*** Opening Material for this exercise ***

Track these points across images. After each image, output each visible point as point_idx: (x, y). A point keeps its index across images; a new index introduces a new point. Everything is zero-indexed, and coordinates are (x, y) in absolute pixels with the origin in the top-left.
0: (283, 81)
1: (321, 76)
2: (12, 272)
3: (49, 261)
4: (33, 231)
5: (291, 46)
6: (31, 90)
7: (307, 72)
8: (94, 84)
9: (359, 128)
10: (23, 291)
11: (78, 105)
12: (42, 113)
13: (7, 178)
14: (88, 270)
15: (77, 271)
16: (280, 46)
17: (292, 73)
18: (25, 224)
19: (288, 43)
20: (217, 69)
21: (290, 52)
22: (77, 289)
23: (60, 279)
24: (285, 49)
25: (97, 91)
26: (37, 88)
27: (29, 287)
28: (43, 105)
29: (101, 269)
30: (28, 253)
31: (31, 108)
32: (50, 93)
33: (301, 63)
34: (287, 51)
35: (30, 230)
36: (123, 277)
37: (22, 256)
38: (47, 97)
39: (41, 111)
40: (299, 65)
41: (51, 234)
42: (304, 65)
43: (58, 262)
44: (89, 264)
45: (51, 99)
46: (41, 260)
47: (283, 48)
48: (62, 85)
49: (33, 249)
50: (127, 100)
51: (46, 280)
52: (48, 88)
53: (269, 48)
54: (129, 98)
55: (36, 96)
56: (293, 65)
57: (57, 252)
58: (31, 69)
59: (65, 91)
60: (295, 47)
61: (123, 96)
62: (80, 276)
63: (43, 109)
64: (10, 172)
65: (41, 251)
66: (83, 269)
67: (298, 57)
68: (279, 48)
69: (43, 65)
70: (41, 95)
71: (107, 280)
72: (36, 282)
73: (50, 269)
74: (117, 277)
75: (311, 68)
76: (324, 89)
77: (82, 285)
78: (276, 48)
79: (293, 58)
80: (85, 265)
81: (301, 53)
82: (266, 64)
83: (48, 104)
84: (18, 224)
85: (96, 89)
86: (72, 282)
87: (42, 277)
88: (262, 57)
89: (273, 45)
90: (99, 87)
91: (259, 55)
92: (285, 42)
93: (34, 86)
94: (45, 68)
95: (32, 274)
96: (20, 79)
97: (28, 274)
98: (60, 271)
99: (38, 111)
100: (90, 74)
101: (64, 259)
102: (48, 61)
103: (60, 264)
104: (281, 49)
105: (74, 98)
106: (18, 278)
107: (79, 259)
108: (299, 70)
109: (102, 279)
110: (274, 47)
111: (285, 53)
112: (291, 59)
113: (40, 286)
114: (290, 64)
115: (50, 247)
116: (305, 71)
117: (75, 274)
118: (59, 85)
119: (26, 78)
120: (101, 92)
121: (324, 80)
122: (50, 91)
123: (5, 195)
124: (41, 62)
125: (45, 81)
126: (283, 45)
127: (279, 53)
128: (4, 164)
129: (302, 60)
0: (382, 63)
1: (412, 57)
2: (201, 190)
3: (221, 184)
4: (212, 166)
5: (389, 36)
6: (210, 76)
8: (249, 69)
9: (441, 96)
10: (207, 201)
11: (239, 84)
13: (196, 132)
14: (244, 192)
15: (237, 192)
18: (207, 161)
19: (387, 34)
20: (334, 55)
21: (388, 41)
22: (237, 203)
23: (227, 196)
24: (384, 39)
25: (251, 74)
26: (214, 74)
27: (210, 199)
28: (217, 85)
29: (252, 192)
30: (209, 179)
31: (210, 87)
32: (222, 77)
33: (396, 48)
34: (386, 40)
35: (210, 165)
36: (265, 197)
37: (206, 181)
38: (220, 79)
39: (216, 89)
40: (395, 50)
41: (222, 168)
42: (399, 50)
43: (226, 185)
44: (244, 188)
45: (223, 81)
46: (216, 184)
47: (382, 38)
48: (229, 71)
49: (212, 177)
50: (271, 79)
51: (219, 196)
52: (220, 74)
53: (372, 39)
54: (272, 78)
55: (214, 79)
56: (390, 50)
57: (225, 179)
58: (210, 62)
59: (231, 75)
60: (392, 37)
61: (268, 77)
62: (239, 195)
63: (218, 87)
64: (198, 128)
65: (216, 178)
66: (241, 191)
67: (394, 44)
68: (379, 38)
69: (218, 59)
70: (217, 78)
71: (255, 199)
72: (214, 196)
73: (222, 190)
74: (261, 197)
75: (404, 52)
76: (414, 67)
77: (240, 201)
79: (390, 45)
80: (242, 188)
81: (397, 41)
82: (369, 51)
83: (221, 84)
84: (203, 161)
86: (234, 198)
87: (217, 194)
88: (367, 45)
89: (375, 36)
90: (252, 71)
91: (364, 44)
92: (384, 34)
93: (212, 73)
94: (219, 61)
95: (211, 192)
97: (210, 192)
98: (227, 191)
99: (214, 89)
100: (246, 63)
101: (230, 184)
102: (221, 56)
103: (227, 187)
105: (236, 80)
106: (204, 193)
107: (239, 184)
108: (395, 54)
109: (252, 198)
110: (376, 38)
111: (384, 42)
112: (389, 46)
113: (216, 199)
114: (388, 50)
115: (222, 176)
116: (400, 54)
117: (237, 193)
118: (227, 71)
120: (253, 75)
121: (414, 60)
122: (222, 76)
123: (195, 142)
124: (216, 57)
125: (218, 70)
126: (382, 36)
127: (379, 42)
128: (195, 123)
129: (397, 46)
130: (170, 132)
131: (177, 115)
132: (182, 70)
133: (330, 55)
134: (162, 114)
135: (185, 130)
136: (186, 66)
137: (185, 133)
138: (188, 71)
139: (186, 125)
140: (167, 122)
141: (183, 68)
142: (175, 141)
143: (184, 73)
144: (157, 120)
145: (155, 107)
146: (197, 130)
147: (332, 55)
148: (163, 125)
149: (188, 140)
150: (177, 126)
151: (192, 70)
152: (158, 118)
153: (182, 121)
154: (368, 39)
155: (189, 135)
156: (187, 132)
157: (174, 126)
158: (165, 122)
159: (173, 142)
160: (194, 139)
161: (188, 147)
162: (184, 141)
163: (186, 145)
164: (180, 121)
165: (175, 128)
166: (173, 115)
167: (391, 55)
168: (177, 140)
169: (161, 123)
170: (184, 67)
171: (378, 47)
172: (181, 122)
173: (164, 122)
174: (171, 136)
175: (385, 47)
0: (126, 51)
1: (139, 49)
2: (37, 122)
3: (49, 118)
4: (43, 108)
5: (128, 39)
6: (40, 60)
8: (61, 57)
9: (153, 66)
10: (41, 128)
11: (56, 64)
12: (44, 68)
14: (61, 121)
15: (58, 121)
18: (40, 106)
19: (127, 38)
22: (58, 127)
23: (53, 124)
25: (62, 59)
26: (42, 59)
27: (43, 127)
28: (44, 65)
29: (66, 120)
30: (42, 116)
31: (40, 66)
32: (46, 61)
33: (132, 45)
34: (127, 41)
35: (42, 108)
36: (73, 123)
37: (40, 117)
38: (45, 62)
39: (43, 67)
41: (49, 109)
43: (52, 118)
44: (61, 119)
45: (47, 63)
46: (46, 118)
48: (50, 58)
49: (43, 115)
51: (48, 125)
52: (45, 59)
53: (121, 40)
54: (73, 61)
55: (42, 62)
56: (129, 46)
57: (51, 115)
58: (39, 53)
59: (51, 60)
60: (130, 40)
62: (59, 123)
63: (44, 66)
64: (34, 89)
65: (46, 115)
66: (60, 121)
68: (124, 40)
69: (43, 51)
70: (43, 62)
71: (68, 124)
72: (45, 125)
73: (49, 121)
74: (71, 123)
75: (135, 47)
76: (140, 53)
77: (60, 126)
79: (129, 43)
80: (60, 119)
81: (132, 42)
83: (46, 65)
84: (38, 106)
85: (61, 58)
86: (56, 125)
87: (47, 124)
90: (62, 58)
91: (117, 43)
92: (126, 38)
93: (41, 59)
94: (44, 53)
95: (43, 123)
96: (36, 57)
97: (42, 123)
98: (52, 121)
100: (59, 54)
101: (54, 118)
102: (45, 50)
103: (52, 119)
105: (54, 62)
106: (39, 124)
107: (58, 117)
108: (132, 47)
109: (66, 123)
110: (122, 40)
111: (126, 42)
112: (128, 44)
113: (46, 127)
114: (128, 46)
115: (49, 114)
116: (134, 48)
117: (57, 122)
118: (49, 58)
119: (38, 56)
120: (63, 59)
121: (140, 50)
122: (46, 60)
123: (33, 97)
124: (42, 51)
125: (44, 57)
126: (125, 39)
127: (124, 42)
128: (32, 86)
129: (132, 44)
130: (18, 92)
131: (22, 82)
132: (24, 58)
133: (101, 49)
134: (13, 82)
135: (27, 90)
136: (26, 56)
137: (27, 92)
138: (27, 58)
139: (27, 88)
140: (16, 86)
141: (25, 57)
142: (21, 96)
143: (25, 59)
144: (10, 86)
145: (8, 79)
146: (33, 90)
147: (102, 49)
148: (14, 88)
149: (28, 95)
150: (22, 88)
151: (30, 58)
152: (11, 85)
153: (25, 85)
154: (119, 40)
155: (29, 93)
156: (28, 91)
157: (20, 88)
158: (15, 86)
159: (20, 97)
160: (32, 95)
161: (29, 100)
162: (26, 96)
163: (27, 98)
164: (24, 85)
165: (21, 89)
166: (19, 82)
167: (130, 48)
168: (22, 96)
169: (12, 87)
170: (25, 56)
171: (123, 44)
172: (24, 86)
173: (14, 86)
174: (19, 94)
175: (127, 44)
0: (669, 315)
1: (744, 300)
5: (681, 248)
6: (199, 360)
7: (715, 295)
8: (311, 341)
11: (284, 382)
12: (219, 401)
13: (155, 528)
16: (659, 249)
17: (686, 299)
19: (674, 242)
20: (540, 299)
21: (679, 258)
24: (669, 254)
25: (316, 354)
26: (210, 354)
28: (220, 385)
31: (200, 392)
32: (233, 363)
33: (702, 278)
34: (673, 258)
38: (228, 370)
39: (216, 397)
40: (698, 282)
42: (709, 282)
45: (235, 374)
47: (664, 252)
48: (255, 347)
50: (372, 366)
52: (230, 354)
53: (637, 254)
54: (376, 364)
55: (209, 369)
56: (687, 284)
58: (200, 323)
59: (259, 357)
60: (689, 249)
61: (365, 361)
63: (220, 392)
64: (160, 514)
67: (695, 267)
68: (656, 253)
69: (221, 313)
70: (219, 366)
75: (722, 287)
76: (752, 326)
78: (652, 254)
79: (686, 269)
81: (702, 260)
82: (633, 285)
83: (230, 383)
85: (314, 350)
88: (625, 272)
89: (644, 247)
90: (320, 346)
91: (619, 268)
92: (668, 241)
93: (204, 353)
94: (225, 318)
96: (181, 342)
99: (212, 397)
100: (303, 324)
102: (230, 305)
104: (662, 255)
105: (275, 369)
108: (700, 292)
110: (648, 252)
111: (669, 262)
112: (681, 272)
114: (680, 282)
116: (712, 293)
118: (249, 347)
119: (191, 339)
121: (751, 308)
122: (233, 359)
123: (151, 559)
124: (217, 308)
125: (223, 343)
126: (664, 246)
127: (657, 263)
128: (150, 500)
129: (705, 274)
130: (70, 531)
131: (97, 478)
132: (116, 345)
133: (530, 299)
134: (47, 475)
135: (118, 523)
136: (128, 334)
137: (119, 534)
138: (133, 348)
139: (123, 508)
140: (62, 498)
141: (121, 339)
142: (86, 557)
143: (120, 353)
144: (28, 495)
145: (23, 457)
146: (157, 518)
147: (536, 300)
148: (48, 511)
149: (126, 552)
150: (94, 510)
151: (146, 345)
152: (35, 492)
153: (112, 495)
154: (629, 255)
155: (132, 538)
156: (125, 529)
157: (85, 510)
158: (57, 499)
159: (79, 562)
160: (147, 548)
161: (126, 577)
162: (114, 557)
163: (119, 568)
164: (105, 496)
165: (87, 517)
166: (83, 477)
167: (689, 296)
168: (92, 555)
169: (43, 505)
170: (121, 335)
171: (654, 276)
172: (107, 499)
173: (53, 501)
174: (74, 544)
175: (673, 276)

*** Closing Material for this exercise ***

Goal of the exercise:
Return the lines of the data above from the line with "130: (170, 132)" to the line with "1: (139, 49)", both included, copied without any change.

Answer for the task:
130: (170, 132)
131: (177, 115)
132: (182, 70)
133: (330, 55)
134: (162, 114)
135: (185, 130)
136: (186, 66)
137: (185, 133)
138: (188, 71)
139: (186, 125)
140: (167, 122)
141: (183, 68)
142: (175, 141)
143: (184, 73)
144: (157, 120)
145: (155, 107)
146: (197, 130)
147: (332, 55)
148: (163, 125)
149: (188, 140)
150: (177, 126)
151: (192, 70)
152: (158, 118)
153: (182, 121)
154: (368, 39)
155: (189, 135)
156: (187, 132)
157: (174, 126)
158: (165, 122)
159: (173, 142)
160: (194, 139)
161: (188, 147)
162: (184, 141)
163: (186, 145)
164: (180, 121)
165: (175, 128)
166: (173, 115)
167: (391, 55)
168: (177, 140)
169: (161, 123)
170: (184, 67)
171: (378, 47)
172: (181, 122)
173: (164, 122)
174: (171, 136)
175: (385, 47)
0: (126, 51)
1: (139, 49)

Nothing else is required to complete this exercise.